Short version:
Why is my bash script (running in the background, started via SSHD) not running every ~30 seconds when it should? (NOTE: SSHD and the script are running as root!)
I have a script that I start using nohup bash script.sh &
so that it runs in the background.
The script is supposed to check whether a specific app is connected using netstat
and if not it automatically reconnects using am start
and input keyevent
. (This turns out to be irrelevant though).

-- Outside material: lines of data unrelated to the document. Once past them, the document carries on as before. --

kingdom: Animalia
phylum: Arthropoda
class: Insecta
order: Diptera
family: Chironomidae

I've noticed that even though the script should check every 30 seconds (roughly of course), sometimes it takes minutes to check. I couldn't really figure out why and it seemed completely random (note that the phone's screen is off most of the time and everything is running in the background.), so I made a testscript which is what the question should focus on for simplicity:
#!/bin/sh
while : ; do
echo "$(date +'%Y-%m-%d %H:%M:%S')"
sleep 30
done
That's it. Started via nohup bash script.sh &
using SSHD. The script does nothing but print the current datetime and thanks to nohup writes it to a file. I left this running for a while and then wrote another script to check on the results and print the amount of seconds whenever it's above 30. Result:
134
127
115
127
88
113
116
99
110
116
54
44
70
75
62
82
94
68
429
62
81
126
144
39
467
71
62
This is from the output of a script that ran for only 4:20 hours, so quite a lot of times where execution must have been delayed, the sleep was longer than 30 seconds, or whatever is going on....
Can someone explain this? And is there a solution to this?

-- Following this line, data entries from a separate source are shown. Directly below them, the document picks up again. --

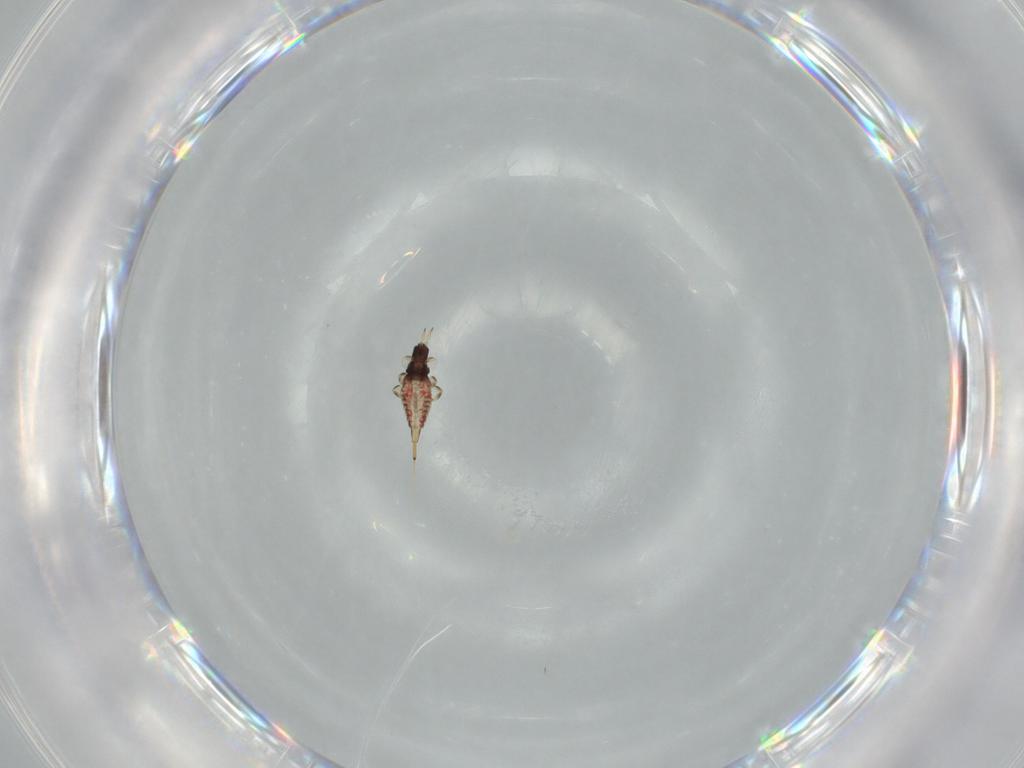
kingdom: Animalia
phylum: Arthropoda
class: Insecta
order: Thysanoptera
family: Phlaeothripidae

I suspect this might have something to do with memory or power management pausing the script but really it shouldn't happen and I would like my script to run in the background and to sleep for exactly 30 seconds and not be paused or delayed. In this testrun, the highest was 467 seconds, but the highest I've seen with the main script so far was a little over 20 minutes. This is rare, but 5-10 minutes of a delay happens a few times a day.